German airlines face UK ban over shared passenger dataPosted: November 6, 2014
German airlines could be banned from landing in Britain unless they hand over advance passenger data to security agencies, home office officials have confirmed.
According to The Guardian talks are due to take place between Britain and other EU countries, including Germany, to pressure their governments into providing authorities with details about travellers.
It follows the announcement in September from UK prime minister David Cameron that requirements on airlines should be tightened and more information shared about passengers than at present. He added that failure to do so could result in planes not being allowed to land in Britain.
Cameron confirmed that if the name of any traveller appears on a ‘watchlist’, the airline will have to prevent them from boarding.
The US-style measures are seen as important by the government after recent criticism of airlines failing to provide information early enough for British intelligence agencies. Currently, airlines do not release their passenger lists until 30 minutes before departure.

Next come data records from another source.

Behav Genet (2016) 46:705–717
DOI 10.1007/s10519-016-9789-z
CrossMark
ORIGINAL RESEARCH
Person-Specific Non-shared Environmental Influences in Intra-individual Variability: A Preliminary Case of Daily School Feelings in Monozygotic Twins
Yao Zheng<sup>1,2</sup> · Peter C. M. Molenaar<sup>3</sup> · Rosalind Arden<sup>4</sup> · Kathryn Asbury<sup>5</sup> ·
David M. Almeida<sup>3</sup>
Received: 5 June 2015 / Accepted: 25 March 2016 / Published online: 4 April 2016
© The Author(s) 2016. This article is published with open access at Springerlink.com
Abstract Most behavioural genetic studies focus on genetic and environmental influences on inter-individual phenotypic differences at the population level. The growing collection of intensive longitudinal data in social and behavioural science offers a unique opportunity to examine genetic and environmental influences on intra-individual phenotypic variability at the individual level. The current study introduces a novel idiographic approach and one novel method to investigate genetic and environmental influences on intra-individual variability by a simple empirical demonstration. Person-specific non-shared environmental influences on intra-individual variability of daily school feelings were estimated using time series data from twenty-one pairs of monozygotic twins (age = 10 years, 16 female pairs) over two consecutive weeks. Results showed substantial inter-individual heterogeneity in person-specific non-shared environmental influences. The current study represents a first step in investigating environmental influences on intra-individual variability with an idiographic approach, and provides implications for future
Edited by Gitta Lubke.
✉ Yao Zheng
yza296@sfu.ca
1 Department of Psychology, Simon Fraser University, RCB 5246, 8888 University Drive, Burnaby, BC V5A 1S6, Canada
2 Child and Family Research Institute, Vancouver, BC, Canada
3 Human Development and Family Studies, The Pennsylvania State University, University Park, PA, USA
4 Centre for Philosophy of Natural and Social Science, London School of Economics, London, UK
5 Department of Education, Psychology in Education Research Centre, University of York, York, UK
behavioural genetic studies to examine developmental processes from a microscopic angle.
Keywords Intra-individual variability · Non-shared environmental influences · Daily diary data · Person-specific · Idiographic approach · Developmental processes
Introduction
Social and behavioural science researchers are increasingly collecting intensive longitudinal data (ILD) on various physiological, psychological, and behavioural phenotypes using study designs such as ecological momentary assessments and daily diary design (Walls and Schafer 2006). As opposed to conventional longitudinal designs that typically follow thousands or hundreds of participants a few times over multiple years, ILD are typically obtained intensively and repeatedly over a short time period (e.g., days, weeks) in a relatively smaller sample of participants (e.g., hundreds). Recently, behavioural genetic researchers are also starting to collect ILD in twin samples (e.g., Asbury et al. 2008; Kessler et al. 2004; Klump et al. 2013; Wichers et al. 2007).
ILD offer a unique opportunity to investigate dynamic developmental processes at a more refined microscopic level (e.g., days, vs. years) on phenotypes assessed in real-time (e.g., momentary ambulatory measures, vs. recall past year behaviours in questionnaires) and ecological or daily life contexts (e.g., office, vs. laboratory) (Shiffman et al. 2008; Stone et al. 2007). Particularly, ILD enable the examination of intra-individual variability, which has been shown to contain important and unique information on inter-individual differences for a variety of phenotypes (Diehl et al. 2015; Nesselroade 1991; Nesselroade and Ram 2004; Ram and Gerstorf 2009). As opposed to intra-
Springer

Senior home office official, Mark Sedwill, the department’s permanent secretary, said that the threat applies to all EU airlines but particularly German flights: “We are looking in future legislation at taking mandatory powers. We are working with all the airlines. We have 90% of advanced passenger information,” he told the Commons public accounts committee.
But he disclosed to The Guardian that German airline flights are among the 10% of flights that currently arrive in Britain without providing advanced passenger information.
The issue is expected to be discussed at the G6 meeting in Paris today attended by home secretary Theresa May.
Sedwill told MPs that the issue for some EU countries was data protection legislation. “We are in discussions, which for obvious reasons I have to keep somewhat private, with other EU countries to change their data protection legislation in order to require this data of the carrier,” he said.
“It is our intention to mandate carriers to provide that information and that legislation will also mandate that authority [to ban them from landing]. We are talking to relevant countries about their data protection legislation and the conflict between their legislation and ours in this matter,” Sedwill added.
The advance passenger lists include names and travel plans as well as personal details such as home address, credit card numbers and other data which enable security services to build up a profile of passengers they are interested in.